In Phillips v. Keeper, 2 Metcalf, 478, in construing this amendment: It was said that the cause of action set forth in the cross petition must be connected with the subject of the original action in the manner contemplated by the statute, for unless such a connection existed, a cross petition could not be maintained, but the party had to resort to a separate and independent action to recover damages for the injury complained of.

In Wells v. Boyd, 1 Duv., 367, one Preston sued Boyd on a note for $250. The defendant' filed an answer against the plaintiff Wells, alleging that the note was executed for the price of a jack, purchased by him of plaintiff, who was a' minor, and that Wells warranted by a covenant in writing that the jack was a good performer, and a sure foal getter, and alleged a breach of the covenant, and claimed damages. It was held that the subject matter of the action, was the right of plaintiff to collect from defendant $250 on the note, and that this right could not be “affected” by any right Boyd had secured to him by reason of Wells’ covenant.

Hill v. Golden, 16 Ben. Monroe, 555, was a partition for dower, by a widow, against a grantee from the husband of the doweress.

The grantee, by way of counter-claim against the widow, administrator and heirs of the grantor, claimed damages for the breach of warranty in his deed, and alleged assets descended.

The Supreme Court of Kentucky sustained a demurrer to the counter-claim, holding that the cause of action, damages for the breach of warranty, was not such a cause of action as is contemplated by the 126th section of the Code of Practice.

Mr. Newman, in his work on Pleading and Practice, page 612, et seq., treats this amendment to their Code (our 4559th section, Gantt’s Digest) as embracing, substantially, the same subject matter as was necessary for a cross petition, under the old system, and states that this cross petition, like the old cross bill, must relate exclusively to the subject matter of the original suit, and says there are cases in which cross petitions were sustained under the old practice, which would not, perhaps, now be considered as showing a sufficient connection with the original suit, (page 614,) but thinks it may be assumed, as a general rule, that whatever was a sufficient ground for a cross petition in equity under the former system, is now the subject of an equitable defense. Page 615.

It is material, perhaps, to remark that the cross petition to which he refers, was a statutory regulation, which, the courts held, was in the room of the old cross bills in equity with all their incidents.

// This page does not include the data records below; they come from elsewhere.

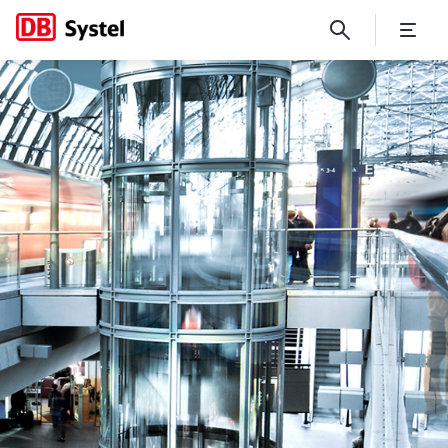
Einsatz von eTracker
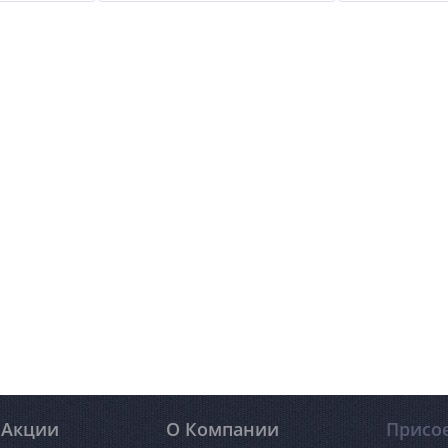
Акции
О Компании
Присо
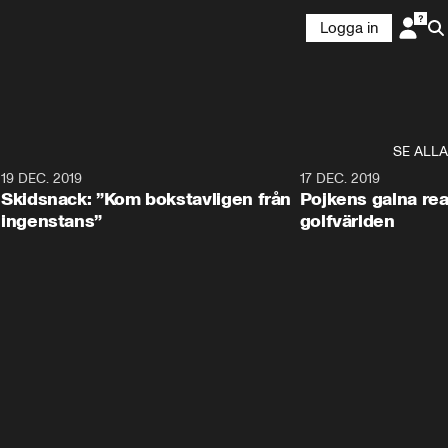
Logga in
SE ALLA
8
19 DEC. 2019
17 DEC. 2019
Skidsnack: ”Kom bokstavligen från
Pojkens galna rea
ingenstans”
golfvärlden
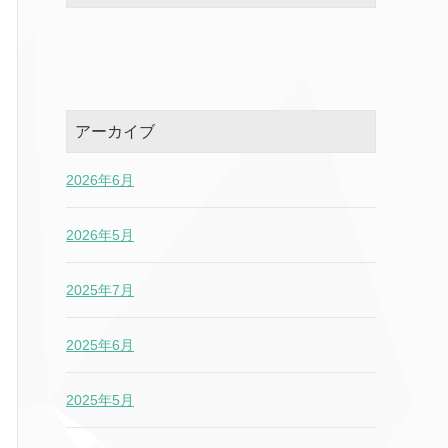
アーカイブ
2026年6月
2026年5月
2025年7月
2025年6月
2025年5月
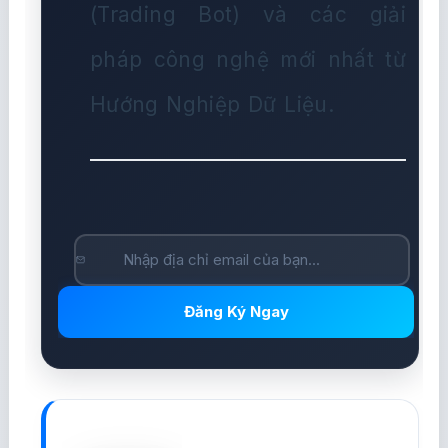
(Trading Bot) và các giải
pháp công nghệ mới nhất từ
Hướng Nghiệp Dữ Liệu.
Đăng Ký Ngay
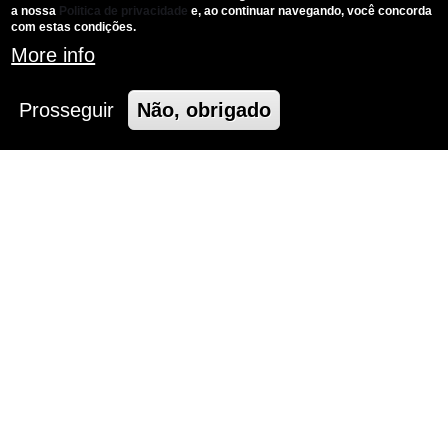
a nossa
Politica de privacidade
e, ao continuar navegando, você concorda
com estas condições.
More info
Prosseguir
Não, obrigado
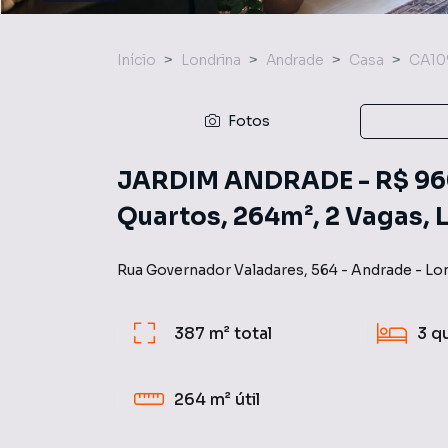
Início
Londrina
Andrade
Casa
CA1
Fotos
JARDIM ANDRADE - R$ 960
Quartos, 264m², 2 Vagas,
Rua Governador Valadares
,
564
-
Andrade
-
Lo
387 m²
total
3
q
264 m²
útil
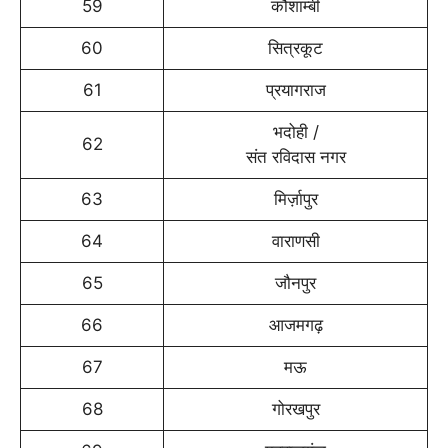
59
कौशाम्बी
60
सित्रकूट
61
प्रयागराज
भदोही /
62
संत रविदास नगर
63
मिर्ज़ापुर
64
वाराणसी
65
जौनपुर
66
आजमगढ़
67
मऊ
68
गोरखपुर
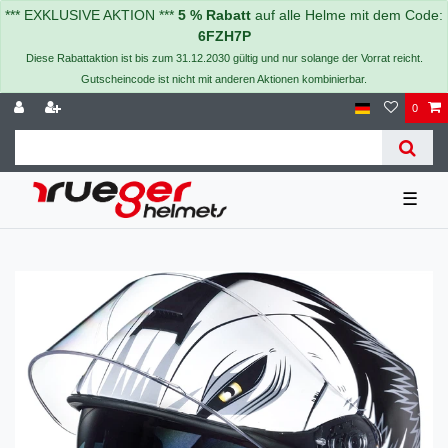
*** EXKLUSIVE AKTION ***
5 % Rabatt
auf alle Helme mit dem Code:
6FZH7P
Diese Rabattaktion ist bis zum 31.12.2030 gültig und nur solange der Vorrat reicht.
Gutscheincode ist nicht mit anderen Aktionen kombinierbar.
0
☰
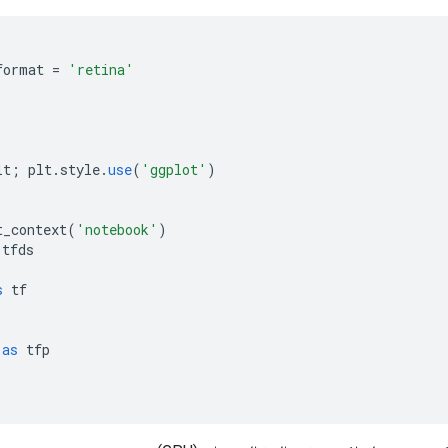
format 
=
'retina'
lt
;
 plt
.
style
.
use
(
'ggplot'
)
t_context
(
'notebook'
)
 tfds
s
 tf
 
as
 tfp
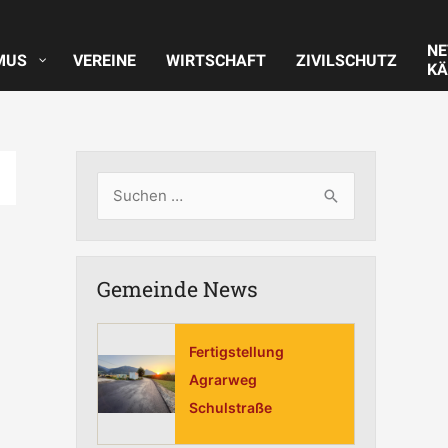
N
MUS
VEREINE
WIRTSCHAFT
ZIVILSCHUTZ
KÄ
S
u
c
Gemeinde News
h
e
n
Fertigstellung
n
Agrarweg
Schulstraße
a
c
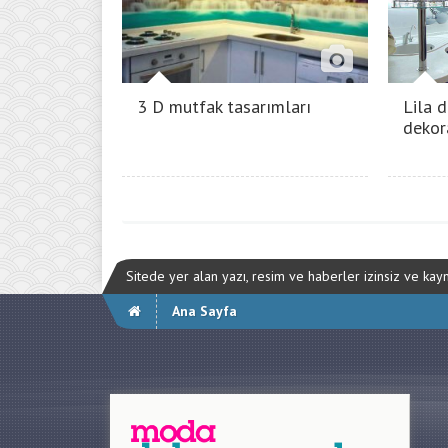
3 D mutfak tasarımları
Lila d
dekor
Sitede yer alan yazı, resim ve haberler izinsiz ve ka
Ana Sayfa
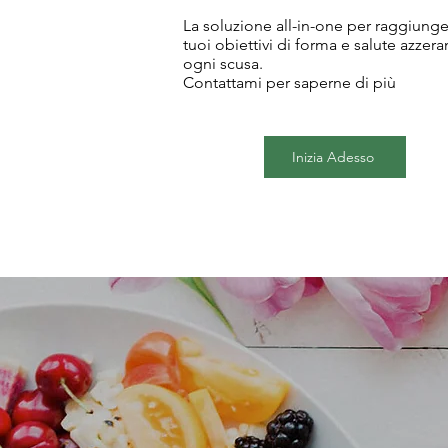
La soluzione all-in-one per raggiunge
tuoi obiettivi di forma e salute azzer
ogni scusa.
Contattami per saperne di più
Inizia Adesso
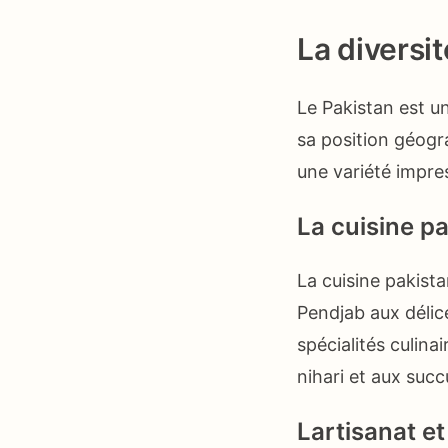
La diversit
Le Pakistan est u
sa position géogr
une variété impres
La cuisine p
La cuisine pakista
Pendjab aux délic
spécialités culina
nihari et aux succ
Lartisanat et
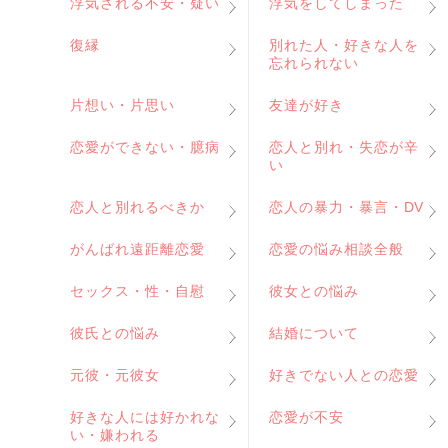
浮気される不安・疑い
浮気をしてしまった
復縁
別れた人・好きな人を
忘れられない
片想い・片思い
友達が好き
恋愛ができない・臆病
恋人と別れ・失恋が辛
い
恋人と別れるべきか
恋人の暴力・暴言・DV
がんばれ遠距離恋愛
恋愛の悩み相談全般
セックス・性・自慰
彼女との悩み
彼氏との悩み
結婚について
元彼・元彼女
好きでない人との恋愛
好きな人には好かれな
恋愛が不安
い・嫌われる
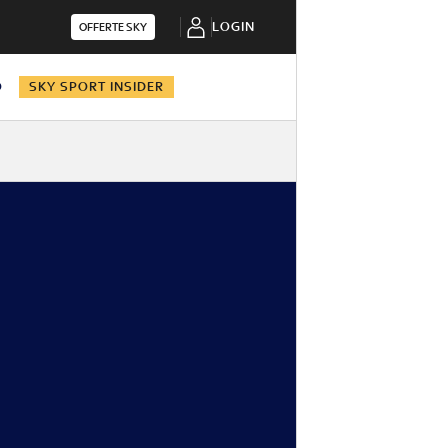
LOGIN
OFFERTE SKY
O
SKY SPORT INSIDER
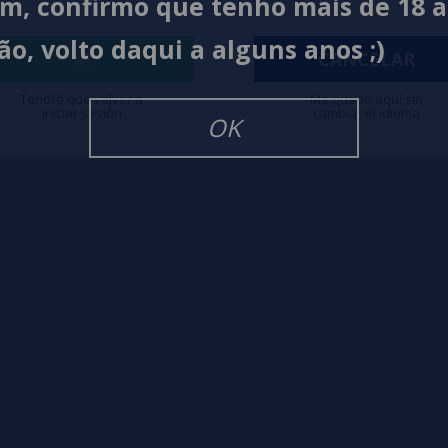
im, confirmo que tenho mais de 18 
ão, volto daqui a alguns anos ;)
igarrillos Electronicos
IR
CANCELAR
Tendré que volver a
Me quedo aquí sin
iniciar sesión
cambiar el idioma
OK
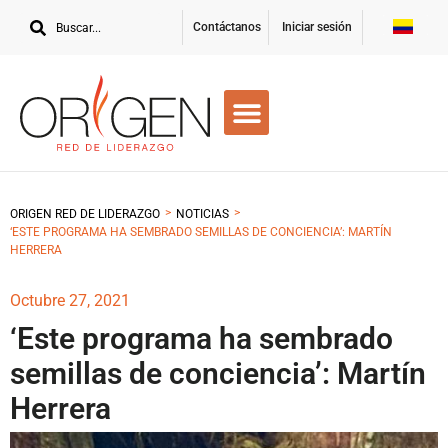
Contáctanos
Iniciar sesión
>
>
ORIGEN RED DE LIDERAZGO
NOTICIAS
‘ESTE PROGRAMA HA SEMBRADO SEMILLAS DE CONCIENCIA’: MARTÍN
HERRERA
Octubre 27, 2021
‘Este programa ha sembrado
semillas de conciencia’: Martín
Herrera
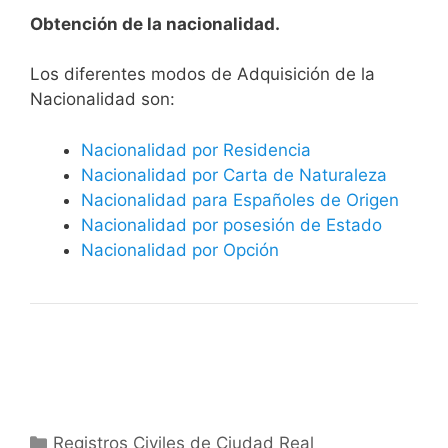
Obtención de la nacionalidad.
​​​Los diferentes modos de Adquisición de la
Nacionalidad son:
Nacionalidad por Residencia
Nacionalidad por Carta de Naturaleza
Nacionalidad para Españoles de Origen
Nacionalidad por posesión de Estado
Nacionalidad por Opción
Categorías
Registros Civiles de Ciudad Real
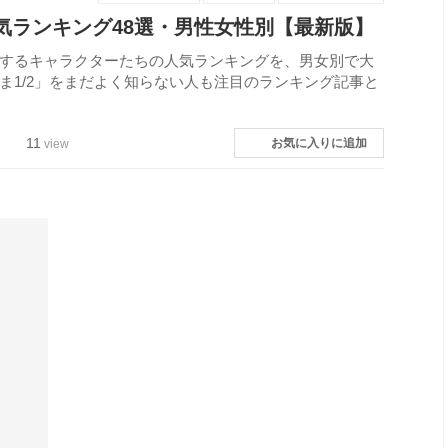
人気ランキング48選・男性女性別【最新版】
場するキャラクターたちの人気ランキングを、男女別で大
んま1/2」をまだよく知らない人も注目のランキング記事と
11
お気に入りに追加
view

Under the old system, a cross bill was confined to the matters in litigation in the original suit, and when it sought to bring before the court other distinct matters and rights, it was demurrable. Story Eq. Pl., 631.

And in defining the connection existing between the cross cause and the original cause, by the equity pleader, the words “touching,” “ related to,” “connected with” the subject matter, .are used.

In the statute defining cross complaints, the language is, “affecting the subject matter.”

We think these terms are all used synonymously, and that this statute must be construed as the old law was, that the difference in the language used does not indicate any change of the law in this respect, and-that the subject matter of this cross bill is not so connected with the subject matter of the original cause as to be the proper subject of a cross bill in that cause.

The decree between plaintiffs and the defendant, upon the original bill, is affirmed. The decree against Trapnall is reversed, and the cross bill dismissed, without prejudice to any right of action Schader or his grantees have on the covenants in the deed from Trapnall.

Hon. E. H. English, Chief Justice, did not sit in this cause.